■ TASK TO COMPLETE
Reproduce each of the entries below word for word, omitting the pictures.

■ RECORDS FOR THIS TASK
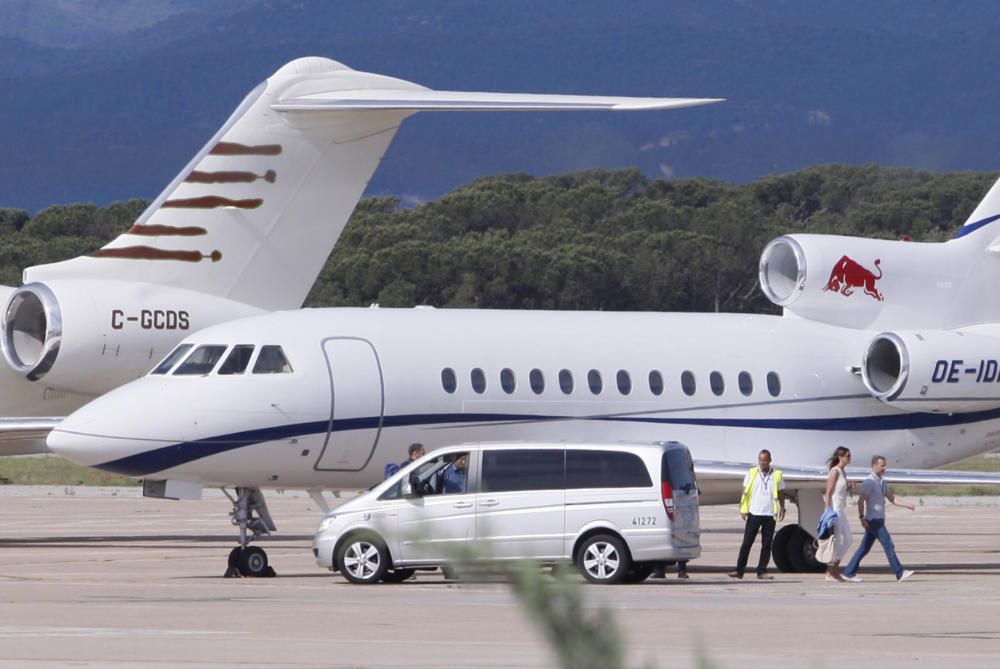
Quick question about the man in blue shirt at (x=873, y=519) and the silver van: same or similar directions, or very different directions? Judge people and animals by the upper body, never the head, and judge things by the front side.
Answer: very different directions

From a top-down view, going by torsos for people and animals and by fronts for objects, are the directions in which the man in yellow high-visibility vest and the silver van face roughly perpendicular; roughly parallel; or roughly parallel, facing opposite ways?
roughly perpendicular

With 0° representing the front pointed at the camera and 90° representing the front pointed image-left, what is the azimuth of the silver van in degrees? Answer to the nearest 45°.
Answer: approximately 90°

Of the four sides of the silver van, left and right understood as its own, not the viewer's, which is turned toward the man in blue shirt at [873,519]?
back

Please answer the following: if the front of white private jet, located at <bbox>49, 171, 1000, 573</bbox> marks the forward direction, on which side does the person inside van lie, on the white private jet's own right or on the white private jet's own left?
on the white private jet's own left

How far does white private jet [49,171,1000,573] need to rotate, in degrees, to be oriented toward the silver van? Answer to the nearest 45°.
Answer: approximately 90° to its left

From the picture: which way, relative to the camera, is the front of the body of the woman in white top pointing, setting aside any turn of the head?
to the viewer's right

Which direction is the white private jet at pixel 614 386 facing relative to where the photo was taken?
to the viewer's left
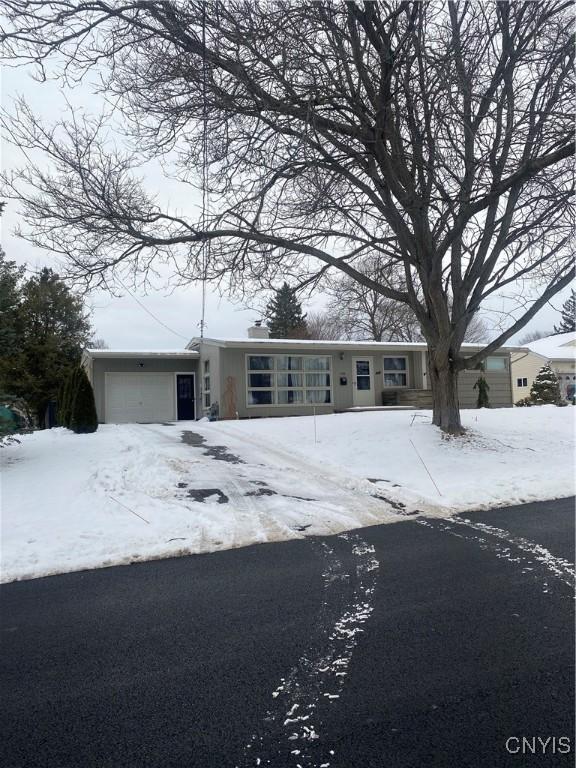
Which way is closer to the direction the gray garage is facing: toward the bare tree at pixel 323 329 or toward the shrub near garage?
the shrub near garage

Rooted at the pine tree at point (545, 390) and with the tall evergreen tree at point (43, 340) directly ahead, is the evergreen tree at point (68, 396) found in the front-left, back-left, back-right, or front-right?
front-left

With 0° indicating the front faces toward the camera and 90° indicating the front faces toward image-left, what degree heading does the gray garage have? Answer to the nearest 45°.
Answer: approximately 0°

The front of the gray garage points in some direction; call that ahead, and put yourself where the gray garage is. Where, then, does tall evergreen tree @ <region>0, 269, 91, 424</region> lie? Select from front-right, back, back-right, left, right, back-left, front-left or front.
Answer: back-right

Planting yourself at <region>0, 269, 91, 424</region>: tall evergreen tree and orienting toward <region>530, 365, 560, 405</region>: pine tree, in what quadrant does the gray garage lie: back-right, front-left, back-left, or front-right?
front-right

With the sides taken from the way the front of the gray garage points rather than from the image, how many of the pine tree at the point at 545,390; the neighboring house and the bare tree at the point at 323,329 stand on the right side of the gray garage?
0

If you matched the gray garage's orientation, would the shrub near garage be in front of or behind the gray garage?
in front

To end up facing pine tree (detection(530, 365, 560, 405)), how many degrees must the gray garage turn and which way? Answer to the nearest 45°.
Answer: approximately 90° to its left

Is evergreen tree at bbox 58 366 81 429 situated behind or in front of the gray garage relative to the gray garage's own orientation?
in front

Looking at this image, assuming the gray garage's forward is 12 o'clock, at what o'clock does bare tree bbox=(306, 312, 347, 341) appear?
The bare tree is roughly at 7 o'clock from the gray garage.

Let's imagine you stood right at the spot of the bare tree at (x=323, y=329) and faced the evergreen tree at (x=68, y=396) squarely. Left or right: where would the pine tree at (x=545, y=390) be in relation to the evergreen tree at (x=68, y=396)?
left
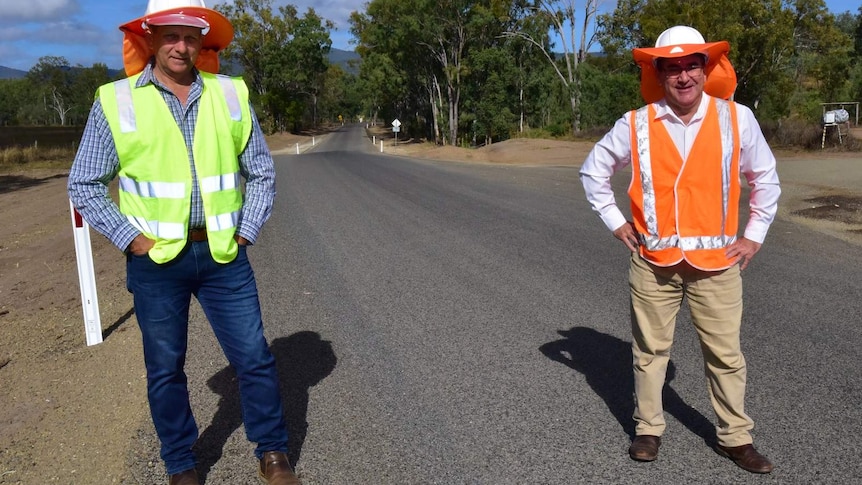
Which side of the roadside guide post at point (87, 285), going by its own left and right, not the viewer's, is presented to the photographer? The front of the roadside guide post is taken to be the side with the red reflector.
front
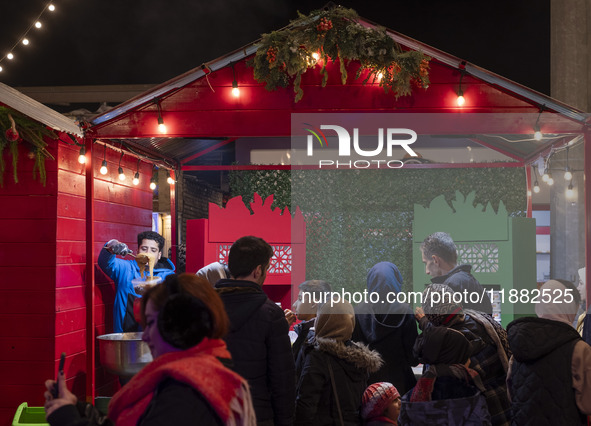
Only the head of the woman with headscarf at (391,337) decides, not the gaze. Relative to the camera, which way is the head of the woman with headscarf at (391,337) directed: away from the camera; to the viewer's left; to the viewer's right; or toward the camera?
away from the camera

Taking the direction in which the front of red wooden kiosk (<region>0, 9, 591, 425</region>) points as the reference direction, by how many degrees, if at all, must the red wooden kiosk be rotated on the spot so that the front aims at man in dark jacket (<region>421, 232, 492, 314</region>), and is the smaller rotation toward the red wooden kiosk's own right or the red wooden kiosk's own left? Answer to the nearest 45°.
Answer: approximately 90° to the red wooden kiosk's own left

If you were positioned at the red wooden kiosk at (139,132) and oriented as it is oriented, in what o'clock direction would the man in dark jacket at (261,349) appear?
The man in dark jacket is roughly at 11 o'clock from the red wooden kiosk.

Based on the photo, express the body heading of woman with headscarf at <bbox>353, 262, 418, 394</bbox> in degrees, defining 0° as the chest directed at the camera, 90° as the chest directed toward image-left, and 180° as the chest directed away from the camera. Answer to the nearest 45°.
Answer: approximately 180°

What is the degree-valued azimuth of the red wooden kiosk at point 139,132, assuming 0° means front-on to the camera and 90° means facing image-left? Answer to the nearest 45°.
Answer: approximately 0°

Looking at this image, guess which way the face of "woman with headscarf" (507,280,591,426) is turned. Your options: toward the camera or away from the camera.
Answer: away from the camera
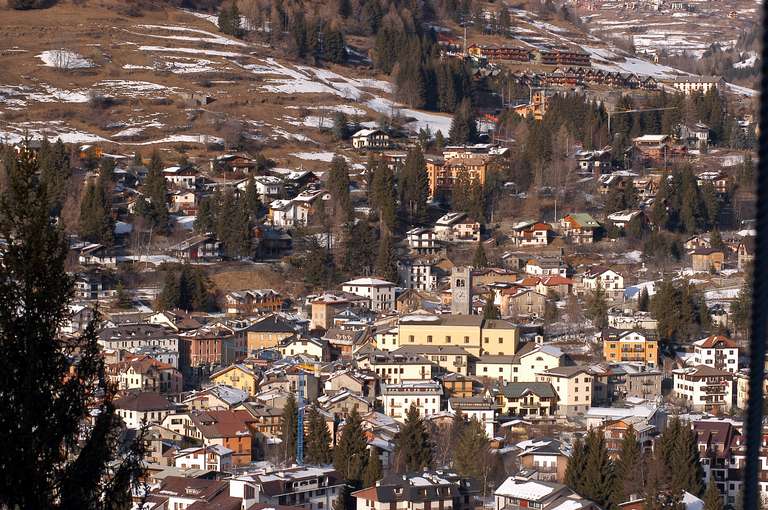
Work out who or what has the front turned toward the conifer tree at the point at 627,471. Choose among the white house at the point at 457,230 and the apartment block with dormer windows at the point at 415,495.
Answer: the white house

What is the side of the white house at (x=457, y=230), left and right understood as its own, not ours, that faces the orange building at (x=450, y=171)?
back

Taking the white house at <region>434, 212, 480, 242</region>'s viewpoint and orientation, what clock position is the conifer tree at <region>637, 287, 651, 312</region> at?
The conifer tree is roughly at 11 o'clock from the white house.

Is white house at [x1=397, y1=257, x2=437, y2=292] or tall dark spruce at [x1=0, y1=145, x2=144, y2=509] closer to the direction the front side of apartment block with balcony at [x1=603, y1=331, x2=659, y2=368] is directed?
the tall dark spruce

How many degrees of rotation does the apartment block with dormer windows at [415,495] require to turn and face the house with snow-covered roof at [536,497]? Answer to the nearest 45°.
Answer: approximately 90° to its left

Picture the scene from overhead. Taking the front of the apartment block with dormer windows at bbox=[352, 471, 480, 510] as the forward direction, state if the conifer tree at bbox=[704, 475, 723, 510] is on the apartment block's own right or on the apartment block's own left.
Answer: on the apartment block's own left

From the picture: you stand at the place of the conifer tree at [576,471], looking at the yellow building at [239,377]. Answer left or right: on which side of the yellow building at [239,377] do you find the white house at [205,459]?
left

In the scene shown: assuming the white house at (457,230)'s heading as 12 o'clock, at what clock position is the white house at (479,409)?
the white house at (479,409) is roughly at 12 o'clock from the white house at (457,230).

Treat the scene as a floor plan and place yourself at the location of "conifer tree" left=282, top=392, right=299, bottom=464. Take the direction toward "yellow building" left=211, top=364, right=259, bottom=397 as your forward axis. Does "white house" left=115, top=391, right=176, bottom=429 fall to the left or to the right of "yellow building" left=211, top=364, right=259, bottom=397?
left

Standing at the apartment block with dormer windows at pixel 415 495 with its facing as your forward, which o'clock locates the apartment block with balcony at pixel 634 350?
the apartment block with balcony at pixel 634 350 is roughly at 7 o'clock from the apartment block with dormer windows at pixel 415 495.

■ EXERCISE RESPONSE
Quick question about the man in blue shirt at (x=873, y=519) and the silver van: same or similar directions, or very different directions? Judge people and animals by the upper body, never the head, and judge things by the front side.
Answer: very different directions

From a top-down view, going by torsos for people and animals and by fronts for objects, are the directions in which the man in yellow high-visibility vest and the silver van face roughly perpendicular; roughly parallel; or roughly parallel, facing opposite ways?
roughly perpendicular

With 0° representing the front pointed at the camera and 90° representing the front pointed image-left, what is the azimuth of the silver van in degrees? Answer to the nearest 45°.
Answer: approximately 90°

Of the four sides of the silver van, left and right understood as its own, not the viewer's, which is turned toward the man in blue shirt at [873,519]?
back

Please answer the following: if the front of white private jet, located at <bbox>49, 171, 1000, 573</bbox> marks the forward direction, on which side does the person inside van lie, on the white private jet's own right or on the white private jet's own left?
on the white private jet's own left

How far does white private jet [49,171,1000,573] need to rotate, in degrees, to be oriented toward the silver van? Answer to the nearest 45°.
Answer: approximately 90° to its left

From the picture: which way, relative to the camera, is the front of the body of the woman in white top pointing, setting aside any turn of the head?
to the viewer's right

Which direction is the white private jet at pixel 614 386 facing relative to where the photo was taken?
to the viewer's left
Which way is closer to the direction the gray garage is facing: toward the bare tree at pixel 323 329 or toward the shrub near garage?
the shrub near garage

Rooted at the pine tree at point (545, 390) and with the tall evergreen tree at point (43, 340) directly ahead, is the evergreen tree at point (68, 396) found in the front-left, back-left, back-right, or front-right?
front-left

With 0° indicating the front faces toward the camera and 90° indicating the front faces toward image-left, what degree heading does the gray garage have? Answer to the nearest 45°.
Answer: approximately 0°

The front of the gray garage points in some direction; call that ahead, and put yourself where the gray garage is. Where, then, does tall evergreen tree @ <region>0, 269, 91, 424</region> lie? Select from front-right, back, back-right, left, right, back-left, front-left or front.
Answer: back-right

Planting yourself at <region>0, 269, 91, 424</region>: tall evergreen tree and orienting toward <region>530, 365, 560, 405</region>: pine tree, in what quadrant does the gray garage lie: back-right, front-left, back-left, or front-right?
front-right

With the sides taken from the way the front of the gray garage points rather than from the image, how many of the pine tree at the point at 545,390; the neighboring house and the bare tree at the point at 323,329 stand on the right side of the gray garage?
0

If you matched the gray garage's orientation, would the shrub near garage be in front of or behind the gray garage?
in front

To end up facing pine tree (detection(530, 365, 560, 405)), how many degrees must the gray garage turn and which way? Answer to the nearest 45°.
Answer: approximately 90° to its left

Is evergreen tree at bbox 58 366 81 429 situated behind or in front of the gray garage relative to the gray garage's own orientation?
in front

Looking at this image, assuming the gray garage's forward is 12 o'clock, at what o'clock does bare tree bbox=(306, 312, 347, 341) appear?
The bare tree is roughly at 7 o'clock from the gray garage.

Let's imagine you stood right at the spot of the bare tree at (x=323, y=329) and faced the evergreen tree at (x=68, y=396) squarely. Left or right: where would the pine tree at (x=545, y=390) be in relation to the evergreen tree at (x=68, y=396)?
left
Which side of the roadside guide post at point (87, 285), going by its own left and right, not the viewer's, is presented to the photographer? The front of the roadside guide post is taken to be the side with the red reflector.
front
Only the head of the woman with headscarf at (391,337) decides, not the gaze. Relative to the camera, which way is the head of the woman with headscarf at (391,337) directed: away from the camera; to the viewer's left; to the viewer's right; or toward the camera?
away from the camera

Taking the direction in which the front of red wooden kiosk (<region>0, 9, 591, 425</region>) points as the reference direction, by how many degrees, if at all, must the red wooden kiosk be rotated on the spot so that the front aims at man in dark jacket (<region>421, 232, 492, 314</region>), and is the smaller rotation toward the red wooden kiosk's own right or the red wooden kiosk's own left? Answer to the nearest 45°.
Answer: approximately 90° to the red wooden kiosk's own left

If you were positioned at the red wooden kiosk at (139,132) and oriented as it is oriented, in what o'clock direction would the man in dark jacket at (261,349) appear?
The man in dark jacket is roughly at 11 o'clock from the red wooden kiosk.

Based on the photo, express the body heading of woman with headscarf at <bbox>353, 262, 418, 394</bbox> in degrees, defining 0° as the chest directed at the camera, 90° as the chest directed toward image-left, and 180° as the chest directed away from the camera. Answer to the nearest 45°.
Answer: approximately 180°

What is the degree-valued azimuth of the red wooden kiosk at point 139,132, assuming 0° means front-on to the camera and 90° means facing image-left? Answer to the nearest 45°.
Answer: approximately 0°

Looking at this image, guess which way the face of "woman with headscarf" (507,280,591,426) is turned. Your options: toward the camera or away from the camera.
Answer: away from the camera
Work out who or what has the front turned toward the conifer tree at the point at 627,471. Choose among the white house at the point at 457,230 and the apartment block with dormer windows at the point at 415,495.
Answer: the white house

What is the side of the white house at (x=457, y=230), left and right understood as its own, not ours, that faces the orange building at (x=450, y=171)?
back

Taking the white house at <region>434, 212, 480, 242</region>'s viewpoint and orientation, what clock position is the conifer tree at <region>637, 287, 651, 312</region> at?
The conifer tree is roughly at 11 o'clock from the white house.

Is white house at [x1=397, y1=257, x2=437, y2=292] or tall dark spruce at [x1=0, y1=145, x2=144, y2=509] closer to the direction the front side of apartment block with balcony at [x1=603, y1=331, x2=659, y2=368] is directed?
the tall dark spruce

How many degrees of rotation does the apartment block with dormer windows at [415,495] require to turn and face the house with snow-covered roof at [536,497]? Answer to the nearest 45°.
Answer: approximately 90° to its left

Picture the scene from overhead. Taking the front of the apartment block with dormer windows at bbox=[352, 471, 480, 510] as the forward direction, state if the conifer tree at bbox=[704, 475, 723, 510] is on the apartment block's own right or on the apartment block's own left.
Answer: on the apartment block's own left

From the picture: you stand at the place of the conifer tree at [576,471], looking at the yellow building at [239,377]. Answer left or right: on which side of the yellow building at [239,377] do you find the white house at [205,459]?
left

In the scene shown: assuming the white house at (457,230)'s heading as 12 o'clock, at what clock position is the white house at (479,409)?
the white house at (479,409) is roughly at 12 o'clock from the white house at (457,230).

Treat the scene as a floor plan and place yourself at the location of "conifer tree" left=282, top=392, right=299, bottom=464. Take the direction toward "yellow building" left=211, top=364, right=259, bottom=397 as your forward axis. Does "white house" left=115, top=391, right=176, bottom=429 fall to the left or to the right of "yellow building" left=211, top=364, right=259, bottom=397?
left

Standing at the apartment block with dormer windows at pixel 415 495 with its facing as your forward, which o'clock locates the apartment block with balcony at pixel 634 350?
the apartment block with balcony at pixel 634 350 is roughly at 7 o'clock from the apartment block with dormer windows at pixel 415 495.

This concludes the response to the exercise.